A passion for art fuels her passion for social change

Lindsey Evans is a third-year medical student who understands the needs of underserved communities. Before her days as a UF medical student, she coordinated art projects for students in New York City neighborhoods and in Brazil. So it seemed natural that she took on the task of “sprucing up” the Shands at UF Eastside Community Practice clinic recently.

“The Eastside clinic serves the underserved population of Gainesville. This population in particular sometimes needs extra motivation to keep up with their healthcare and a positive environment in which to do that,” Evans explained. “I have come to believe through my art experience that art can be a huge tool to help empower and unite people and communities, both of which are essential to improving the health of a community – mentally, physically, and spiritually.”

Lindsey Evans

Click here for more photos of this medical student art project.

Evans first came up with her idea while speaking with clinic medical director, Kendall Campbell, M.D., the assistant director of minority affairs for the COM and the adviser for the Student National Medical Association, which sponsored the project.

“Dr. Campbell said he wanted to spruce up his clinic,” Evans said. “I told him I’d love to do some paintings for his office. Dr. Campbell and Dr. (Donna) Parker have been incredible mentors to me since the start of medical school. I love working with them both.”

To prepare for the project, Evans designed and planned the drawings for each room on paper first. She then drew them on the walls of the clinic after hours. She was able to get the paint donated from various Gainesville stores, and she recruited medical students from every class to come out to the clinic Saturday, March 1. They came by the carloads, eager to paint and leave their own positive mark on the clinic.

The main mural in the front lobby depicts an image of diversity with the clinic’s mission statement written below: “To empower members of the community to maintain and improve their health.”

“This image and message are what the clinic staff and I wanted to pass on to the patients and the community through the project,” Evans said.

“The patients love it,” said Campbell. “It’s phenomenal. It’s also helped clinic morale. She’s a talented and gifted artist.”

“I have always been involved in art. I was drawing, painting, sculpting since I was little,” Evans said. “In high school I won a contest where one of my paintings was displayed in the House of Representatives for one year, and by that point I realized that no matter what path I took later in life, I would always be involved in art.

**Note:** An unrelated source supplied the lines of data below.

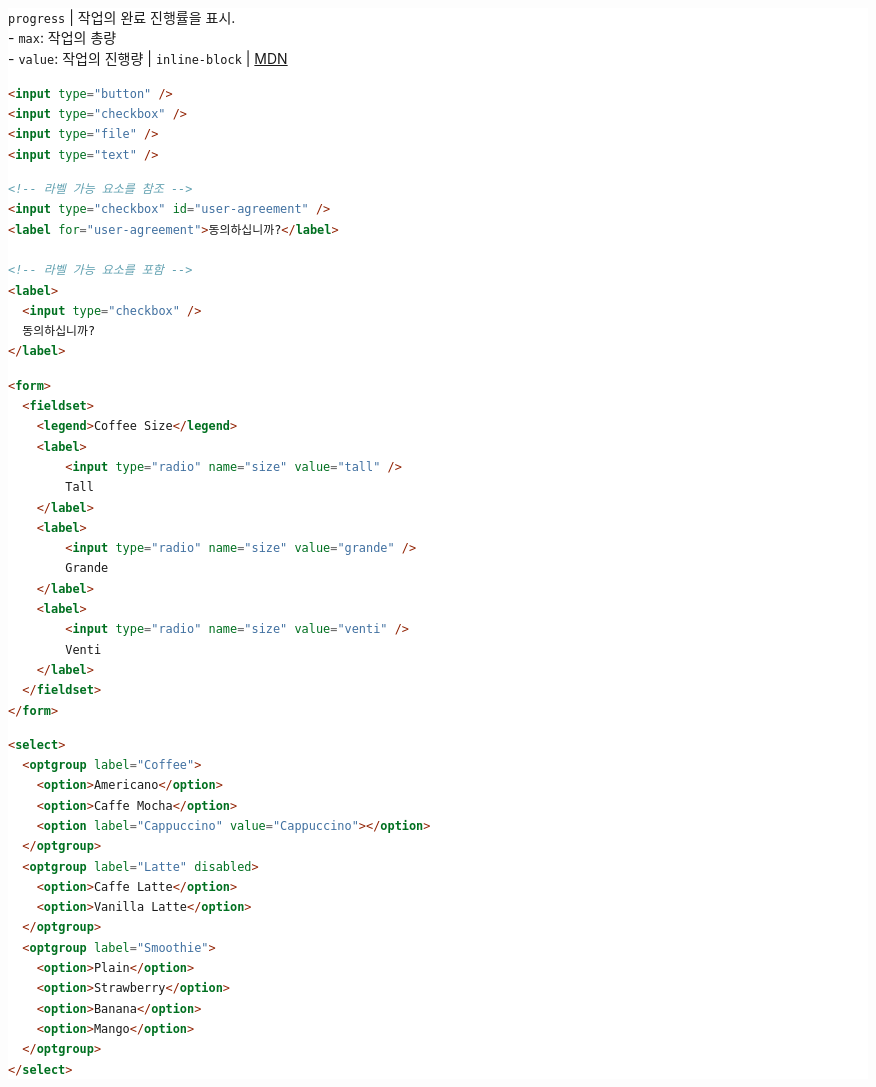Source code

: `progress` | 작업의 완료 진행률을 표시.<br/>- `max`: 작업의 총량<br/>- `value`: 작업의 진행량 | `inline-block` | [MDN](https://developer.mozilla.org/ko/docs/Web/HTML/Element/progress)

```html --caption=입력 요소의 다양한 데이터 타입 지정
<input type="button" />
<input type="checkbox" />
<input type="file" />
<input type="text" />
```

```html --caption=라벨 가능 요소의 참조와 포함
<!-- 라벨 가능 요소를 참조 -->
<input type="checkbox" id="user-agreement" />
<label for="user-agreement">동의하십니까?</label>

<!-- 라벨 가능 요소를 포함 -->
<label>
  <input type="checkbox" />
  동의하십니까?
</label>
```

```html --caption=같은 목적의 양식을 그룹화
<form>
  <fieldset>
    <legend>Coffee Size</legend>
    <label>
        <input type="radio" name="size" value="tall" />
        Tall
    </label>
    <label>
        <input type="radio" name="size" value="grande" />
        Grande
    </label>
    <label>
        <input type="radio" name="size" value="venti" />
        Venti
    </label>
  </fieldset>
</form>
```

```html --caption=선택 메뉴를 표시
<select>
  <optgroup label="Coffee">
    <option>Americano</option>
    <option>Caffe Mocha</option>
    <option label="Cappuccino" value="Cappuccino"></option>
  </optgroup>
  <optgroup label="Latte" disabled>
    <option>Caffe Latte</option>
    <option>Vanilla Latte</option>
  </optgroup>
  <optgroup label="Smoothie">
    <option>Plain</option>
    <option>Strawberry</option>
    <option>Banana</option>
    <option>Mango</option>
  </optgroup>
</select>
```

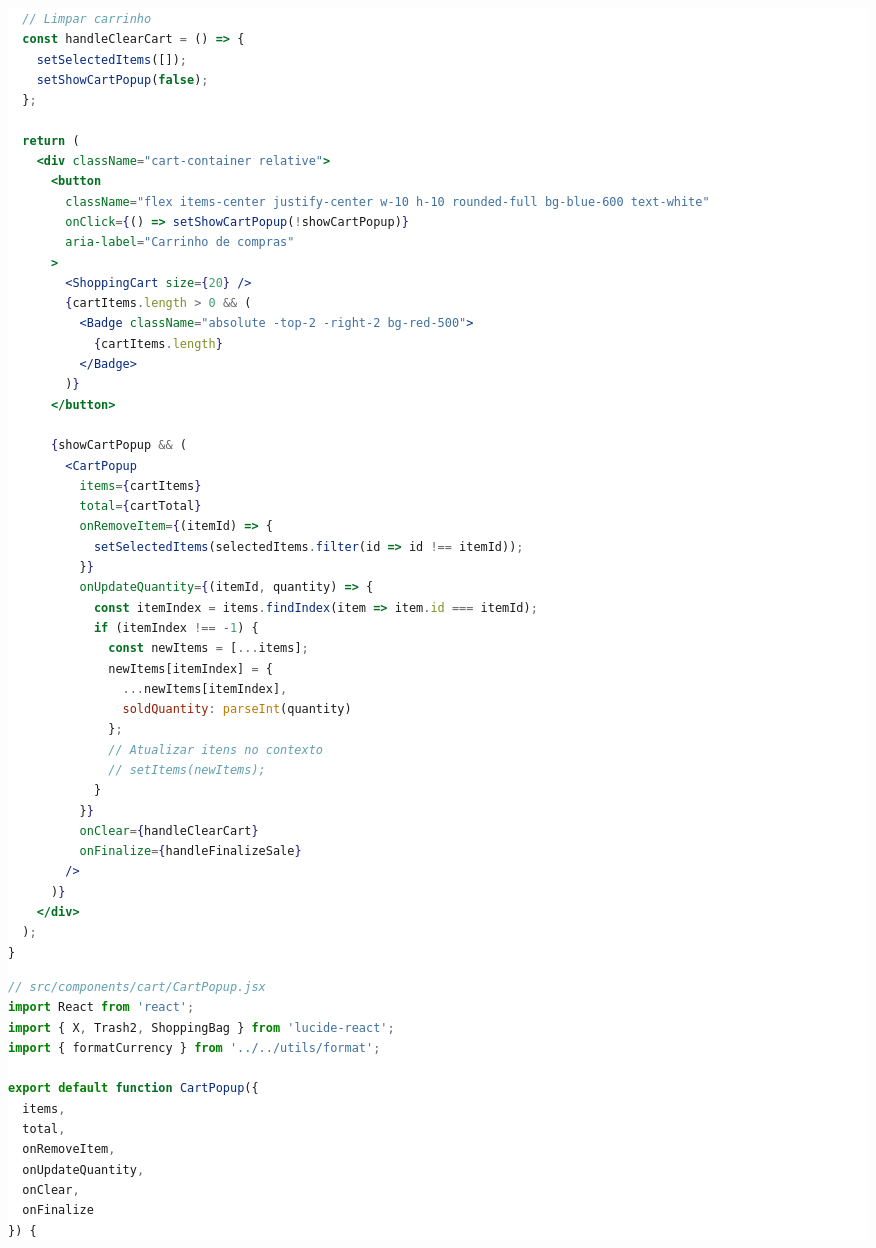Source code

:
 ```jsx
  // Limpar carrinho
  const handleClearCart = () => {
    setSelectedItems([]);
    setShowCartPopup(false);
  };

  return (
    <div className="cart-container relative">
      <button
        className="flex items-center justify-center w-10 h-10 rounded-full bg-blue-600 text-white"
        onClick={() => setShowCartPopup(!showCartPopup)}
        aria-label="Carrinho de compras"
      >
        <ShoppingCart size={20} />
        {cartItems.length > 0 && (
          <Badge className="absolute -top-2 -right-2 bg-red-500">
            {cartItems.length}
          </Badge>
        )}
      </button>

      {showCartPopup && (
        <CartPopup
          items={cartItems}
          total={cartTotal}
          onRemoveItem={(itemId) => {
            setSelectedItems(selectedItems.filter(id => id !== itemId));
          }}
          onUpdateQuantity={(itemId, quantity) => {
            const itemIndex = items.findIndex(item => item.id === itemId);
            if (itemIndex !== -1) {
              const newItems = [...items];
              newItems[itemIndex] = {
                ...newItems[itemIndex],
                soldQuantity: parseInt(quantity)
              };
              // Atualizar itens no contexto
              // setItems(newItems);
            }
          }}
          onClear={handleClearCart}
          onFinalize={handleFinalizeSale}
        />
      )}
    </div>
  );
}

```

```jsx
// src/components/cart/CartPopup.jsx
import React from 'react';
import { X, Trash2, ShoppingBag } from 'lucide-react';
import { formatCurrency } from '../../utils/format';

export default function CartPopup({
  items,
  total,
  onRemoveItem,
  onUpdateQuantity,
  onClear,
  onFinalize
}) {
```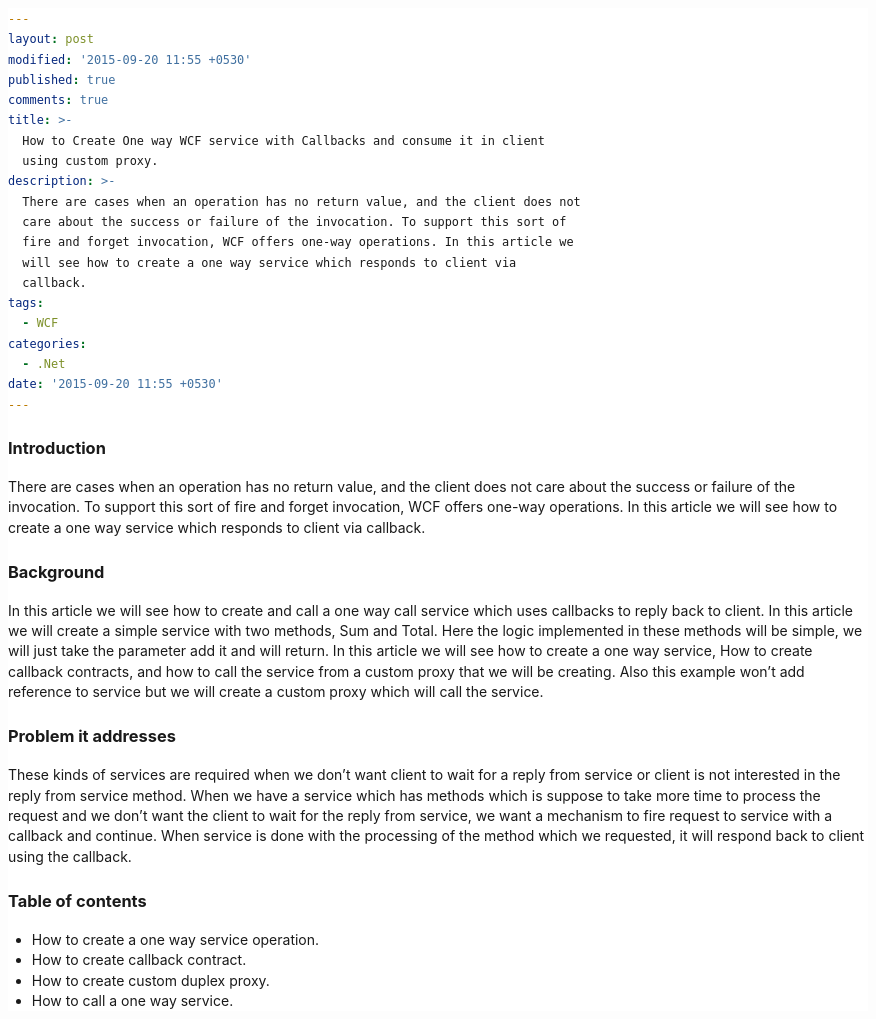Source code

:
 ```yaml
---
layout: post
modified: '2015-09-20 11:55 +0530'
published: true
comments: true
title: >-
  How to Create One way WCF service with Callbacks and consume it in client
  using custom proxy.
description: >-
  There are cases when an operation has no return value, and the client does not
  care about the success or failure of the invocation. To support this sort of
  fire and forget invocation, WCF offers one-way operations. In this article we
  will see how to create a one way service which responds to client via
  callback.
tags:
  - WCF
categories:
  - .Net
date: '2015-09-20 11:55 +0530'
---
```

### Introduction
There are cases when an operation has no return value, and the client does not care about the success or failure of the invocation. To support this sort of fire and forget invocation, WCF offers one-way operations. In this article we will see how to create a one way service which responds to client via callback.

### Background
In this article we will see how to create and call a one way call service which uses callbacks to reply back to client. In this article we will create a simple service with two methods, Sum and Total. Here the logic implemented in these methods will be simple, we will just take the parameter add it and will return. In this article we will see how to create a one way service, How to create callback contracts, and how to call the service from a custom proxy that we will be creating. Also this example won’t add reference to service but we will create a custom proxy which will call the service.

### Problem it addresses
These kinds of services are required when we don’t want client to wait for a reply from service or client is not interested in the reply from service method. When we have a service which has methods which is suppose to take more time to process the request and we don’t want the client to wait for the reply from service, we want a mechanism to fire request to service with a callback and continue. When service is done with the processing of the method which we requested, it will respond back to client using the callback.

### Table of contents
- How to create a one way service operation.
- How to create callback contract.
- How to create custom duplex proxy.
- How to call a one way service.
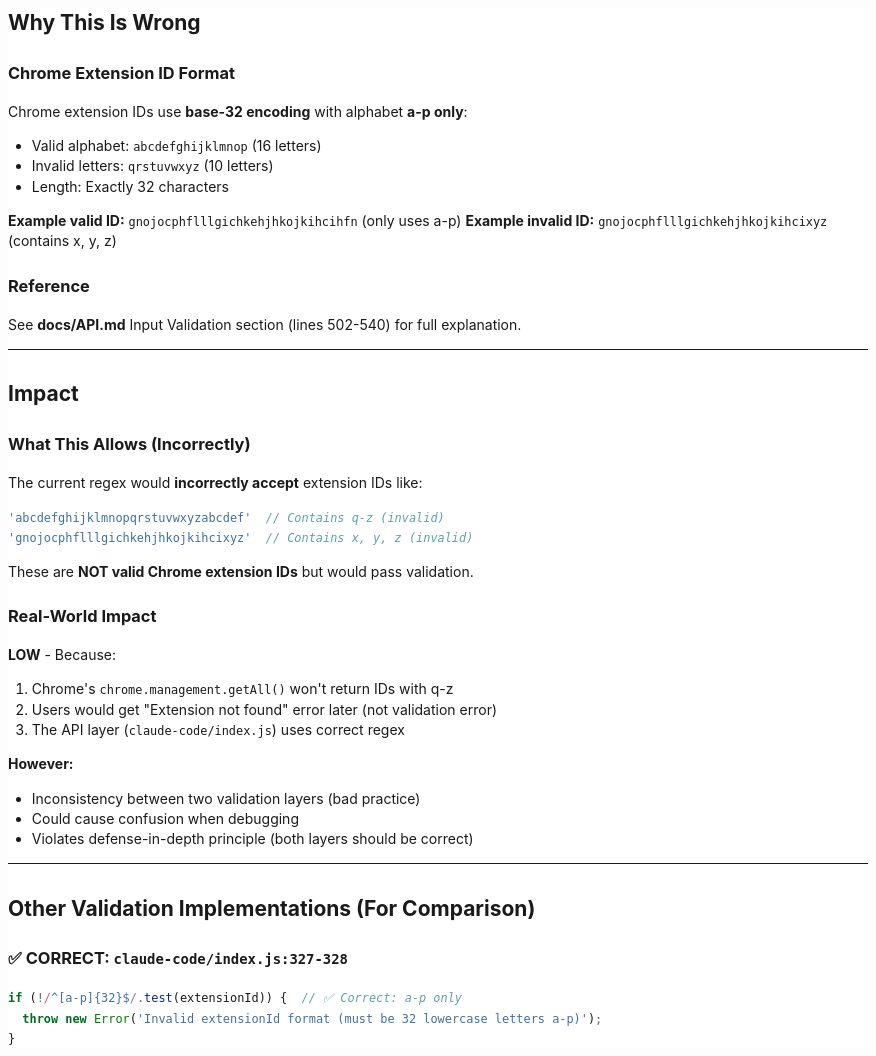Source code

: ## Why This Is Wrong

### Chrome Extension ID Format

Chrome extension IDs use **base-32 encoding** with alphabet **a-p only**:
- Valid alphabet: `abcdefghijklmnop` (16 letters)
- Invalid letters: `qrstuvwxyz` (10 letters)
- Length: Exactly 32 characters

**Example valid ID:** `gnojocphflllgichkehjhkojkihcihfn` (only uses a-p)
**Example invalid ID:** `gnojocphflllgichkehjhkojkihcixyz` (contains x, y, z)

### Reference
See **docs/API.md** Input Validation section (lines 502-540) for full explanation.

---

## Impact

### What This Allows (Incorrectly)

The current regex would **incorrectly accept** extension IDs like:
```javascript
'abcdefghijklmnopqrstuvwxyzabcdef'  // Contains q-z (invalid)
'gnojocphflllgichkehjhkojkihcixyz'  // Contains x, y, z (invalid)
```

These are **NOT valid Chrome extension IDs** but would pass validation.

### Real-World Impact

**LOW** - Because:
1. Chrome's `chrome.management.getAll()` won't return IDs with q-z
2. Users would get "Extension not found" error later (not validation error)
3. The API layer (`claude-code/index.js`) uses correct regex

**However:**
- Inconsistency between two validation layers (bad practice)
- Could cause confusion when debugging
- Violates defense-in-depth principle (both layers should be correct)

---

## Other Validation Implementations (For Comparison)

### ✅ CORRECT: `claude-code/index.js:327-328`
```javascript
if (!/^[a-p]{32}$/.test(extensionId)) {  // ✅ Correct: a-p only
  throw new Error('Invalid extensionId format (must be 32 lowercase letters a-p)');
}
```
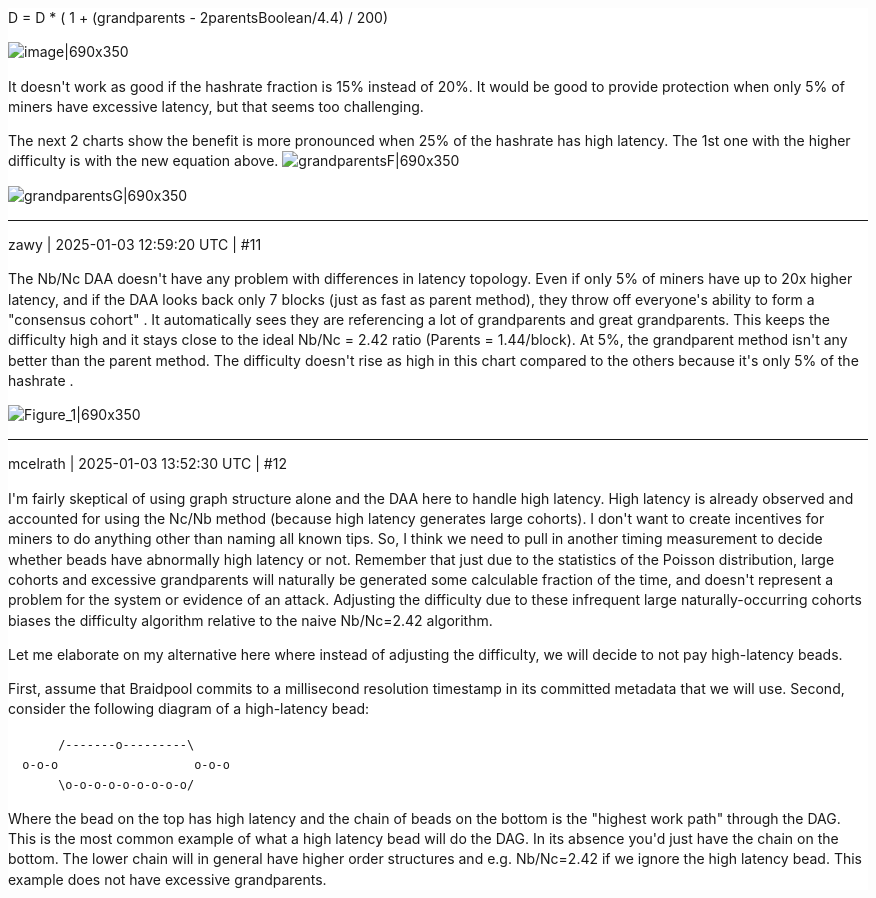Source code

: D = D * ( 1 + (grandparents - 2parentsBoolean/4.4) / 200)

![image|690x350](upload://yvymm0JYXRYOVx100iFownbQMpV.png)

It doesn't work as good if the hashrate fraction is 15% instead of 20%. It would be good to provide protection when only 5% of miners have excessive latency, but that seems too challenging.

The next 2 charts show the benefit is more pronounced when 25% of the hashrate has high latency.  The 1st one with the higher difficulty is with the new equation above.
![grandparentsF|690x350](upload://9BGD1Zcbbc0PwMYjI3ti59sky0O.png)

![grandparentsG|690x350](upload://90iayEbZ5bzUnEmZ1gXmue18xRm.png)

-------------------------

zawy | 2025-01-03 12:59:20 UTC | #11

The Nb/Nc DAA doesn't have any problem with differences in latency topology. Even if only 5% of miners have up to 20x higher latency, and if the DAA looks back only 7 blocks (just as fast as parent method), they throw off everyone's ability to form a "consensus cohort" . It automatically sees they are referencing a lot of grandparents and great grandparents. This keeps the difficulty high and it stays close to the ideal Nb/Nc = 2.42 ratio (Parents = 1.44/block).  At 5%, the grandparent method isn't any better than the parent method.  The difficulty doesn't rise as high in this chart compared to the others because it's only 5% of the hashrate .

![Figure_1|690x350](upload://brmbliDVWgCMoNWsfK3ICkiAgLf.png)

-------------------------

mcelrath | 2025-01-03 13:52:30 UTC | #12

I'm fairly skeptical of using graph structure alone and the DAA here to handle high latency. High latency is already observed and accounted for using the Nc/Nb method (because high latency generates large cohorts). I don't want to create incentives for miners to do anything other than naming all known tips. So, I think we need to pull in another timing measurement to decide whether beads have abnormally high latency or not. Remember that just due to the statistics of the Poisson distribution, large cohorts and excessive grandparents will naturally be generated some calculable fraction of the time, and doesn't represent a problem for the system or evidence of an attack. Adjusting the difficulty due to these infrequent large naturally-occurring cohorts biases the difficulty algorithm relative to the naive Nb/Nc=2.42 algorithm.

Let me elaborate on my alternative here where instead of adjusting the difficulty, we will decide to not pay high-latency beads.

First, assume that Braidpool commits to a millisecond resolution timestamp in its committed metadata that we will use. Second, consider the following diagram of a high-latency bead:
```
       /-------o---------\
  o-o-o                   o-o-o
       \o-o-o-o-o-o-o-o-o/
```
Where the bead on the top has high latency and the chain of beads on the bottom is the "highest work path" through the DAG. This is the most common example of what a high latency bead will do the DAG. In its absence you'd just have the chain on the bottom. The lower chain will in general have higher order structures and e.g. Nb/Nc=2.42 if we ignore the high latency bead. This example does not have excessive grandparents.
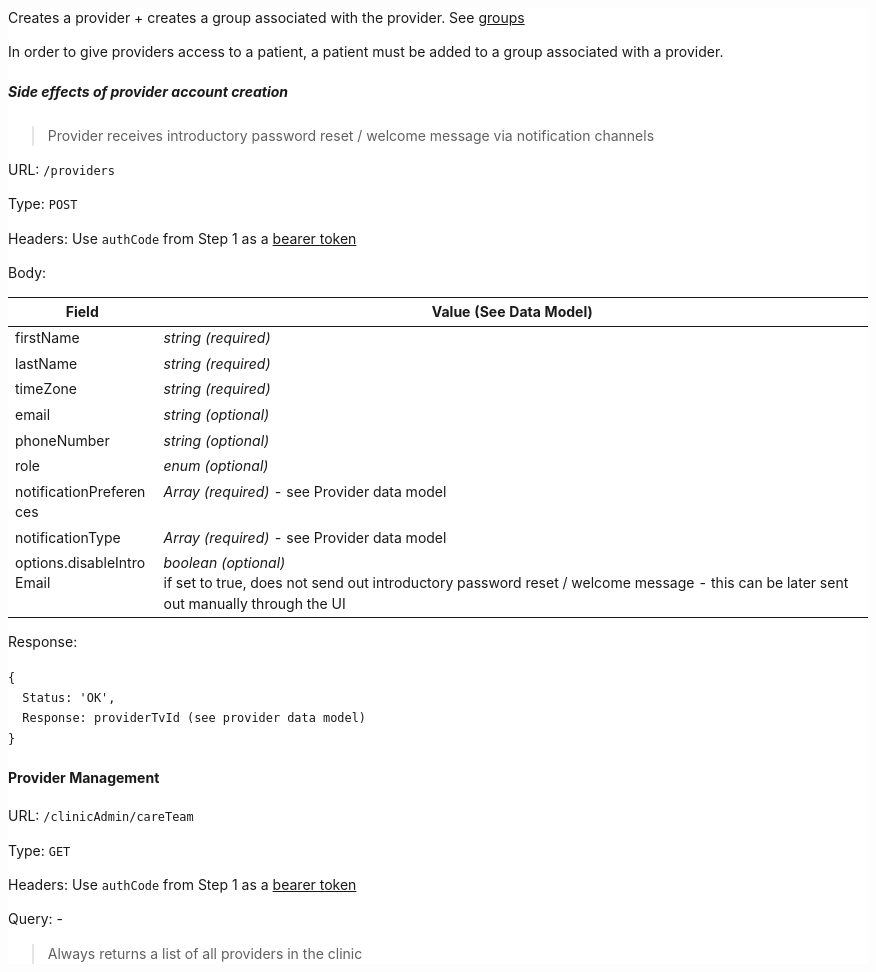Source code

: Creates a provider + creates a group associated with the provider. See [groups](https://github.com/sympto-health/sympto-api/blob/master/Endpoints.md#Groups)

In order to give providers access to a patient, a patient must be added to a group associated with a provider.

##### **Side effects of provider account creation**

> Provider receives introductory password reset / welcome message via notification channels

URL: `/providers`

Type: `POST`

Headers: Use `authCode` from Step 1 as a [bearer token](https://swagger.io/docs/specification/authentication/bearer-authentication/)

Body:

| Field                     | Value (See Data Model)                                       |
| ------------------------- | ------------------------------------------------------------ |
| firstName                 | *string (required)*                                          |
| lastName                  | *string (required)*                                          |
| timeZone                  | *string (required)*                                          |
| email                     | *string (optional)*                                          |
| phoneNumber               | *string (optional)*                                          |
| role                      | *enum (optional)*                                            |
| notificationPreferences   | *Array (required)* - see Provider data model                 |
| notificationType          | *Array (required)* - see Provider data model                 |
| options.disableIntroEmail | *boolean (optional)*<br />if set to true, does not send out introductory password reset / welcome message - this can be later sent out manually through the UI |

Response:

```
{
  Status: 'OK',
  Response: providerTvId (see provider data model)
}
```

#### Provider Management

URL: `/clinicAdmin/careTeam`

Type: `GET`

Headers: Use `authCode` from Step 1 as a [bearer token](https://swagger.io/docs/specification/authentication/bearer-authentication/)

Query: -

> Always returns a list of all providers in the clinic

“I studied abroad in Brazil while I was an undergrad and worked with several nonprofit organizations that worked with homeless children and the arts,” she continued. “I learned to use art as a tool to harness kids into positive activity rather than a life on the streets.”

Evans took a year off before medical school and worked with children in Harlem, teaching elementary school. After hours, she worked for Creative Art Workshops for Kids organizing projects similar to those she did in Brazil.

“The themes focused on social issues and social empowerment of communities through art,” she explained. “All of these experiences together have made me realize that in my medical career I want to combine my art background with my passion for social change and serving the underserved.

“This project was hopefully a start to that path and I am thrilled with the way that it turned out.”